◆ What you have to do ◆
Carry on the text below about adenocarcinoma of the stomach, starting right after its last sentence.

◆ Selected excerpt ◆
* * *

ADENOCARCINOMA OF THE STOMACH

Well-differentiated variant

The cytomorphologic features of this variant in effusions overlap with well-differentiated adenocarcinomas of the small intestine, colon, rectum, pancreas, and lung. Loosely cohesive groups of medium to large carcinoma cells with a moderate amounts of vacuolated cytoplasm have round to oval hyperchromatic nuclei with fine to coarsely granular chromatin. The nucleoli are usually small but may be conspicuous in some cells. The PAS (after diastase) stain or mucicarmine stains may demonstrate cytoplasmic mucin.

Poorly differentiated variant

Effusions associated with this variant have cytomorphological features that overlap with other poorly differentiated adenocarcinomas [Figure 5]. Cells with variable amount of cytoplasm may be seen as isolated cells, in loose groups or, rarely, in cohesive clusters. Their hyperchromatic nuclei are large, round to oval, or irregularly shaped with variably clumped, coarsely granular chromatin. The nucleoli are usually prominent, and multinucleation is frequent. The PAS (after diastase) stain or mucicarmine stain may show cytoplasmic vacuoles with mucin in some of the carcinoma cells.

Signet-ring variant

This variant diffusely infiltrates the gastric wall with extensive desmoplasia (linitis plastica). Neoplastic cells are usually seen as isolated cells; however, occasionally loosely cohesive groups may be present. The crescent-shaped nucleus shows finely granular chromatin. A large amount of vacuolated cytoplasm displaces the nuclei peripherally. The cytoplasmic vacuoles are usually positive for mucin with the PAS (after diastase) stain or mucicarmine stain. The nucleoli are usually not conspicuous. The cytomorphology of these carcinoma cells may overlap those of signet-ring-like reactive mesothelial cells with degenerative intracytoplasmic vacuoles. They can be distinguished from mesothelial cells, since they do not fall in the morphologic spectrum of reactive mesothelial cells with or without vacuolation; instead they stand out as a second population. In difficult cases, immunocytochemical evaluation could be performed on cell-block sections to verify their nonmesothelial and non-histiocytic nature with the SCIP approach and demonstrating immunoreactivity for BerEP4, claudin-4, mCEA, and/or B72.3, consistent with adenocarcinoma.

* * *

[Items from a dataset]

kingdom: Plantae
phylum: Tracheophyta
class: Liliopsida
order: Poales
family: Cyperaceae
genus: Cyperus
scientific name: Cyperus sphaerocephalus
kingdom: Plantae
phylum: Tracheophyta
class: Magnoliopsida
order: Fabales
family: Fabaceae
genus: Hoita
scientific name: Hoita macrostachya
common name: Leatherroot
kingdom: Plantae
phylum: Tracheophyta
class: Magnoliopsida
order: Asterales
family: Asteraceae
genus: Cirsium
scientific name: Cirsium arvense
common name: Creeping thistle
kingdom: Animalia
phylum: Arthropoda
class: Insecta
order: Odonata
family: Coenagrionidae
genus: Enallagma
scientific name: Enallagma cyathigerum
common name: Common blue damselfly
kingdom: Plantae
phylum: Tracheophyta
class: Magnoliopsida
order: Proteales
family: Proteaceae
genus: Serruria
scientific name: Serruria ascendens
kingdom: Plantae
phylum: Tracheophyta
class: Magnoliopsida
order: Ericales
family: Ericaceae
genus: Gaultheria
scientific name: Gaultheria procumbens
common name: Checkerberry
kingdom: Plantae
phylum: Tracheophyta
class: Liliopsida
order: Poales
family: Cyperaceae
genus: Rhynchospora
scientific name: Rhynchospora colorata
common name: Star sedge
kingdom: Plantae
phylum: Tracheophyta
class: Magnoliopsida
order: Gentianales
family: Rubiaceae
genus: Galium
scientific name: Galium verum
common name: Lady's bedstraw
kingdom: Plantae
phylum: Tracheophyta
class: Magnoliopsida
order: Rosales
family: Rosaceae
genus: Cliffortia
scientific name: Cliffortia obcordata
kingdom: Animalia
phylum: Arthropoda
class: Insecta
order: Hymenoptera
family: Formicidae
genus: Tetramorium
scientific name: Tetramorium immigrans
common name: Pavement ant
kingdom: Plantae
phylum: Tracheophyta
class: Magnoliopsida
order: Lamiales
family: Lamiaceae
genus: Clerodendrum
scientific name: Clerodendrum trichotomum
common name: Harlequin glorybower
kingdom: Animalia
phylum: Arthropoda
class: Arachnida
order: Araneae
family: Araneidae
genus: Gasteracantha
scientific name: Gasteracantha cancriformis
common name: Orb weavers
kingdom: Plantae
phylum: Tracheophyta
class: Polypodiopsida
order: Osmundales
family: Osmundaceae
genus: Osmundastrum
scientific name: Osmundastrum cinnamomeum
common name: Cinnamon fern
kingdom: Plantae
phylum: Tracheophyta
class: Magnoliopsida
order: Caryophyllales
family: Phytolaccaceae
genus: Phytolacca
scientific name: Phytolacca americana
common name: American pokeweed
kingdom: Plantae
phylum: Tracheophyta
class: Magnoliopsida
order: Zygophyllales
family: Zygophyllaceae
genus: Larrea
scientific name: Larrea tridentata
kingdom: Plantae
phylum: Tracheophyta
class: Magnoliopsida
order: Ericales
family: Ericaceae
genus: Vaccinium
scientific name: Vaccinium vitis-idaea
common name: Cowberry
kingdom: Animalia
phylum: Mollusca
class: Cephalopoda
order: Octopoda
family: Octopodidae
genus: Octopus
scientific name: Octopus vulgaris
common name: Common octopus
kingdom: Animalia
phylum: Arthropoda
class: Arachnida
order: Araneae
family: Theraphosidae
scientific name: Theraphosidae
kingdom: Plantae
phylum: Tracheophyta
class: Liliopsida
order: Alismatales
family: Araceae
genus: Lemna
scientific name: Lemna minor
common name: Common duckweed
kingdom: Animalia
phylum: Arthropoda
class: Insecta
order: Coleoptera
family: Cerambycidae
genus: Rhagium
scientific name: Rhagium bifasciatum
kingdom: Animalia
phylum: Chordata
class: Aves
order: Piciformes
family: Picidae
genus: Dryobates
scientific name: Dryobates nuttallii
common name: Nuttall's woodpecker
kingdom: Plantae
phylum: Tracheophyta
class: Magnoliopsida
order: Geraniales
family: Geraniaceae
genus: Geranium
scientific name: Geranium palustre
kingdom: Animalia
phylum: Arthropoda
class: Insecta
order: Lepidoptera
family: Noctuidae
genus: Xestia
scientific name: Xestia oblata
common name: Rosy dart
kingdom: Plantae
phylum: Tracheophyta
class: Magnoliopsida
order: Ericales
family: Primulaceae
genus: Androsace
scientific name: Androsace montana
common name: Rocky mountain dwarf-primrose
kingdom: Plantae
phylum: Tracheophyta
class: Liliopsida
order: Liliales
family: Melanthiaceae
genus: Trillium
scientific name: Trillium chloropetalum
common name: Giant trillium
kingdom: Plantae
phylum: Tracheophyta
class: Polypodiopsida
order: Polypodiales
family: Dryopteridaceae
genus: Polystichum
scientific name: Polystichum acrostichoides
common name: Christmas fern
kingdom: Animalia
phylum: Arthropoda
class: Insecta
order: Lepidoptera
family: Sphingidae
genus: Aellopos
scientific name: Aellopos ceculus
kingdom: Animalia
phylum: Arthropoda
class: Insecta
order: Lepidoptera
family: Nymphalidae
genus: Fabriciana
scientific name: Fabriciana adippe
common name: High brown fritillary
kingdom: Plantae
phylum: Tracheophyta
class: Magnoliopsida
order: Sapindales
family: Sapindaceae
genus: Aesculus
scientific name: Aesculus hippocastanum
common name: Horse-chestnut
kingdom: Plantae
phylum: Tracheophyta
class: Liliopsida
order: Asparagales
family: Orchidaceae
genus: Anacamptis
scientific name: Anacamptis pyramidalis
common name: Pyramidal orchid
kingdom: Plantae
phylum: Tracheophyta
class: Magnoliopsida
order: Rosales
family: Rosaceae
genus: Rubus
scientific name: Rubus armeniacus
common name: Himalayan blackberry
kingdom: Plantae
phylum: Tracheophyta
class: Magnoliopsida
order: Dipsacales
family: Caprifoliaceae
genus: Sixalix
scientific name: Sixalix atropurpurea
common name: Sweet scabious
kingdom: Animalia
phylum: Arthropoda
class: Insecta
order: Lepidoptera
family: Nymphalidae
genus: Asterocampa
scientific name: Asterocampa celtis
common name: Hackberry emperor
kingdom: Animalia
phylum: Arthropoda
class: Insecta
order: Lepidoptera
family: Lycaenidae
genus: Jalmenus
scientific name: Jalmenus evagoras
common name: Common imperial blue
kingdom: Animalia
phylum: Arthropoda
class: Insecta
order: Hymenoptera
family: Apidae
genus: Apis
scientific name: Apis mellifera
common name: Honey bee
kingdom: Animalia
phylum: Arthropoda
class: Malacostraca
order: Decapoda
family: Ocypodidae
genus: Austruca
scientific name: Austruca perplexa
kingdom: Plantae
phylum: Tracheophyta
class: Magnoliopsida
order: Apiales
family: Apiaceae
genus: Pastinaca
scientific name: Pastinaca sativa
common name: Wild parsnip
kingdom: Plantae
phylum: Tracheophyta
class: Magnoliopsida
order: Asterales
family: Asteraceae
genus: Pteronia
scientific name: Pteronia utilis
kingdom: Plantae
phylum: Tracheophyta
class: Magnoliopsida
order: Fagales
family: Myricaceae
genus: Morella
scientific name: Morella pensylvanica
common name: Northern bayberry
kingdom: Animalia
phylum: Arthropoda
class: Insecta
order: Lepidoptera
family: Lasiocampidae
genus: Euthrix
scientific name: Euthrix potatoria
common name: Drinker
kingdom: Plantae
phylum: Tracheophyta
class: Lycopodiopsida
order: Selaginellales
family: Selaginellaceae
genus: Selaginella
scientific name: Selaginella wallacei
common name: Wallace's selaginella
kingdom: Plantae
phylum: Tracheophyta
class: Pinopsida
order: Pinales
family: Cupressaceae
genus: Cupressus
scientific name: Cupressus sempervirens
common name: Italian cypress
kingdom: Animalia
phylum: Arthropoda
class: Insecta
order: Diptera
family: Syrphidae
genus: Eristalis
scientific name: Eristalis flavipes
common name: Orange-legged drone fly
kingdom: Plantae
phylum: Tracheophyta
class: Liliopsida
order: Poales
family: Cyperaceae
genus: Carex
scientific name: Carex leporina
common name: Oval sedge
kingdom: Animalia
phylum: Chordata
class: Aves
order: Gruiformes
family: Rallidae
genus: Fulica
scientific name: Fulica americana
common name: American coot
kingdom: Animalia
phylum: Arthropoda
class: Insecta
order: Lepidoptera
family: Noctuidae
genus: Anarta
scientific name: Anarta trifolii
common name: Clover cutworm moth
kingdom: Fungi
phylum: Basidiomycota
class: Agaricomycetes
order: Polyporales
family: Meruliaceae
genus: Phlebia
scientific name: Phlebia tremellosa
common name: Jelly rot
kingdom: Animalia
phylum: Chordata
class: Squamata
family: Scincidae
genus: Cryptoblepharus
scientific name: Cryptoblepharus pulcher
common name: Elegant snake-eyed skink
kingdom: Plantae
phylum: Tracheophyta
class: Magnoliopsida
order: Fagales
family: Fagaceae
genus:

* * *

◆ Result below ◆
Anaplastic variant [Figure 11]

This variant also infiltrates the gastric wall diffusely with extensive desmoplasia (linitis plastica) and overlaps cytomorphologically with other anaplastic tumors. The smears contain a second population of numerous, medium-sized, singly scattered, pleomorphic carcinoma cells having scant cytoplasm and high nucleocytoplasmic ratios [Figure 11]. Hyperchromatic, irregularly shaped, eccentric nuclei have coarsely granular chromatin with prominent nucleoli. Multinucleation of tumor cells may be present. Some of these features may overlap with other types of neoplasms such as large cell lymphomas, germ cell tumors, and melanoma, which also have the propensity to be seen as isolated cells [Figure 11a,c].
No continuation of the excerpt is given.